A Guide to Hotel Design Pt 1: Are you sitting comfortably?

    Introduction
    This is the first in an intended series guiding the layman through what a hotel designer is, the different sorts of designers, and how to manage the design process. It will include section on the different areas of the hotel and suggest criteria for their design. The series will be available initially only to DesignClub members, from whom comments are invited. The completed work will eventually be made available as a downloadable pdf from the HotelDesigns website.

    About the writer
    The first question you will ask is who is he to do this? Well, my friend, I am not the best qualified person in the world, and there are those in the Chartered Society of Designers (the professional body representing interior designers) and the Design Council who will shudder at the thought at what I might say. There are also others in the profession who I look up to and acknowledge as more professional and experienced than I – but whilst I will take advice and criticism from them, and willingly incorporate it into this series (just send it to me, guys), the feedback I have had from users of the HotelDesigns website is that the profession is not understood and its capabilities are underestimated. As the man said, ‘somebody has got to do it’!

    So here I am, the product of over 40 years in the art and design world, ten years spent practising art and teaching designers, twenty years practising as a designer and the remainder studying or writing about art and design. As a designer I founded a practise, and my partner and I ran it together for twenty years, in the process picking up two European Design Awards, an award from the International Spa Association for Spa Design and accolades from the press. During that time I worked on over 400 projects throughout the UK and beyond, in a practise that grew to employ at one stage 21 designers in London.

    For the last eight years, since 2002, I have created and edited HotelDesigns, visiting and photographing, with the assistance of a team of elves, some 140+ hotels around the globe, acting as a development consultant to Hotel development companies, speaking at conferences and advising manufacturers on the Hotel Design business.

    So Why Bother?
    Interior designers are a profession that is not a profession. At one extreme there are highly qualified architects and postgraduates with M.A.’s, PhD’s and professional qualifications ‘up the ying yang’ whilst at the other end of the spectrum are unqualified people who choose to advise on colours, using their taste as their qualification.

    Sadly all these are employed by Hoteliers in the expectation that they are going to get an equally professional design service, and famously even the chairman’s partner gets a hand in. If this appears disparaging I would add that sometimes these individuals are more professional, qualified and even more brilliant, like Firmdale Hotel’s Kit Kemp or Anouska Hempel of Blakes and the Hempel fame, than many a humdrum ‘professional’ architect or designer.

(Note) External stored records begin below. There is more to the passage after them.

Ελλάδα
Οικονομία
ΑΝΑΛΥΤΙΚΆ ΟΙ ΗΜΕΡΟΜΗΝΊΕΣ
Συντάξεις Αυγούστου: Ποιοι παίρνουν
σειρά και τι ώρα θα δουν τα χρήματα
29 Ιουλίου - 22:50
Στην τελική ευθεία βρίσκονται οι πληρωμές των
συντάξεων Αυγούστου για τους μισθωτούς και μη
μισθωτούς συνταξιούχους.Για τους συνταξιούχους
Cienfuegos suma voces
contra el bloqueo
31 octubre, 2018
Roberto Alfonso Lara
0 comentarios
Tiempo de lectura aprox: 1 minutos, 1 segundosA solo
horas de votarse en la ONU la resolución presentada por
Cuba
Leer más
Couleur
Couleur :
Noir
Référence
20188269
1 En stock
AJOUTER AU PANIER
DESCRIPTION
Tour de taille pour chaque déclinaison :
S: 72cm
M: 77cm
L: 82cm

    The problem this poses for Clients is in knowing what they are getting when they pay their money, how to frame a brief, and how to distinguish between the different skills on offer from the members of the team that make up the construction industry professionals. My aim is to strip away some of the mystery, explain the different training the professionals receive and hopefully enable a more fruitful use of the designers to grow from an increased understanding of the possibilities on offer within the spectrum that makes up the interior design world.